It was a ride of sheer quality and one that broke the five-year stranglehold on the event of the record 23-times winner, Joey Dunlop, but it came in a race that once again underlined the dangers of riding on this torturous circuit with its high-speed lap of the island, through towns, villages, over Snaefell mountain and along country roads lined by stone walls.
McGuinness had already raced through the Greba Castle section of the course, but Dunlop was just entering it as he saw his fellow Ulsterman, James Courtney, crash, with his Aprilia slamming into a wall.
"I saw it all, right in front of me - maybe he touched the kerb and that threw him, but it was very scary," Dunlop, the 47-year-old Ballymoney publican, said. "It totally de-tuned me. I am disappointed to have finished fifth, and just hope that my fortunes improve later in the week."
Courtney was air-lifted to hospital in Douglas with suspected fractures as the race continued.
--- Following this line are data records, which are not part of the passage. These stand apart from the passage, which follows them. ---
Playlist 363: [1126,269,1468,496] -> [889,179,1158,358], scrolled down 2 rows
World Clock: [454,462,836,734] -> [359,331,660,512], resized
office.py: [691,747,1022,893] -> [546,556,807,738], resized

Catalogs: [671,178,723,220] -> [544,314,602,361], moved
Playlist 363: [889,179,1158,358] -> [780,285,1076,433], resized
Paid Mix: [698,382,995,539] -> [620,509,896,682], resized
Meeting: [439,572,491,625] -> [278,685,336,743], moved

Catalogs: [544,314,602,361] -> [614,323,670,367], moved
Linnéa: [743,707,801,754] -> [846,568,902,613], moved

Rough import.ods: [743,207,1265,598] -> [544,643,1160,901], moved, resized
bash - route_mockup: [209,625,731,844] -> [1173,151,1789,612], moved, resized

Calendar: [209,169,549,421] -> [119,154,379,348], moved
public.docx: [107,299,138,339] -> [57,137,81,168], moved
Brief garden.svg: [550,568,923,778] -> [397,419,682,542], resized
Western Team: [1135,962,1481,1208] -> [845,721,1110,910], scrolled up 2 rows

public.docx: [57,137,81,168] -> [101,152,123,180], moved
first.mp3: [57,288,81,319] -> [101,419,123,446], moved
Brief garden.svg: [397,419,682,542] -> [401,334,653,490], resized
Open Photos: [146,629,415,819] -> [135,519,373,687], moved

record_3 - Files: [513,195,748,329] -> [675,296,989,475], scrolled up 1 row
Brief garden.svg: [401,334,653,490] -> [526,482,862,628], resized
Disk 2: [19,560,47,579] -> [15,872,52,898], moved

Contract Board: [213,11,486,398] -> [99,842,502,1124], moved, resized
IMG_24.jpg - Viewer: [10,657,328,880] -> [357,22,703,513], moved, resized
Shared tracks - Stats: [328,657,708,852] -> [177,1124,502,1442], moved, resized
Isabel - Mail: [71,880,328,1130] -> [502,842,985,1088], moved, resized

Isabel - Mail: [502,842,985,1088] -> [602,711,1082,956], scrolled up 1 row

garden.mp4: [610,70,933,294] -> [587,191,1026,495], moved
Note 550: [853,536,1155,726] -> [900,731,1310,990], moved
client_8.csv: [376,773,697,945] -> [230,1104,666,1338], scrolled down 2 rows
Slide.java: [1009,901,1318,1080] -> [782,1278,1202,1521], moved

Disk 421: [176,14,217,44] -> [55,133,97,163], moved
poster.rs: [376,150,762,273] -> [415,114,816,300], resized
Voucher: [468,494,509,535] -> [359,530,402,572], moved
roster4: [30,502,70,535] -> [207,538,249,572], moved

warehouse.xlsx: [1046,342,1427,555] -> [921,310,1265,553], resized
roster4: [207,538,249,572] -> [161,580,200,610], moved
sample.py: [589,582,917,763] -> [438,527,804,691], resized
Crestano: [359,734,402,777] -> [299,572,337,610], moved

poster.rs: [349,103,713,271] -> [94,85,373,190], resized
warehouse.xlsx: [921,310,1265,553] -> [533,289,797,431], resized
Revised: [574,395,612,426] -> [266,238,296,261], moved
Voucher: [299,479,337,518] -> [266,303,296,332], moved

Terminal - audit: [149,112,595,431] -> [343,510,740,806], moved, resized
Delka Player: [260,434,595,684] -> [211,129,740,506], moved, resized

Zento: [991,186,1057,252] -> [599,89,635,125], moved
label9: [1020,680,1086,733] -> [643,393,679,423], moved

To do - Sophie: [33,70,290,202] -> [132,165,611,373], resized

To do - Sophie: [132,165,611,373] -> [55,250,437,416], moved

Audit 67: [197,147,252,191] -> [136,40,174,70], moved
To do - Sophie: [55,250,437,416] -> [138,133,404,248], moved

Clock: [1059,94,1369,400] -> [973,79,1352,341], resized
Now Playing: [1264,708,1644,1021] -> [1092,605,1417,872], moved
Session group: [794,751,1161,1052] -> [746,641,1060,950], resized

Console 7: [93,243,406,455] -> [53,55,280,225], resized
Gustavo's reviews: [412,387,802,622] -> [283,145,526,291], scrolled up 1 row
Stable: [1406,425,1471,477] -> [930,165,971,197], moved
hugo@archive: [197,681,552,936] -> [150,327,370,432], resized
McGuinness shattered the lap record for the first time, at 117.88mph, and then, to show it was no fluke, next time around, he stretched his advantage to 21sec with a lap of 118.29mph.
"I decided to go for it from the off, and was running first on the road on the second lap - in fact if I had got past them earlier, my speed would have been better as they were holding me up," said McGuinness, who maintained the pace in the second half of the race, after a brief re-fuelling stop, easily heading off the challenge of the Yamaha rider, Jason Griffiths, with Gavin Lee third.
"Winning is a real delight - we came over here to enjoy ourselves," McGuinness said. "There was no pressure to go out and win, but for me it is a dream come true. I've been coming to the TT as a spectator since 1982 and I just hoped that one day I could get the chance to win. I can hardly believe that it has happened."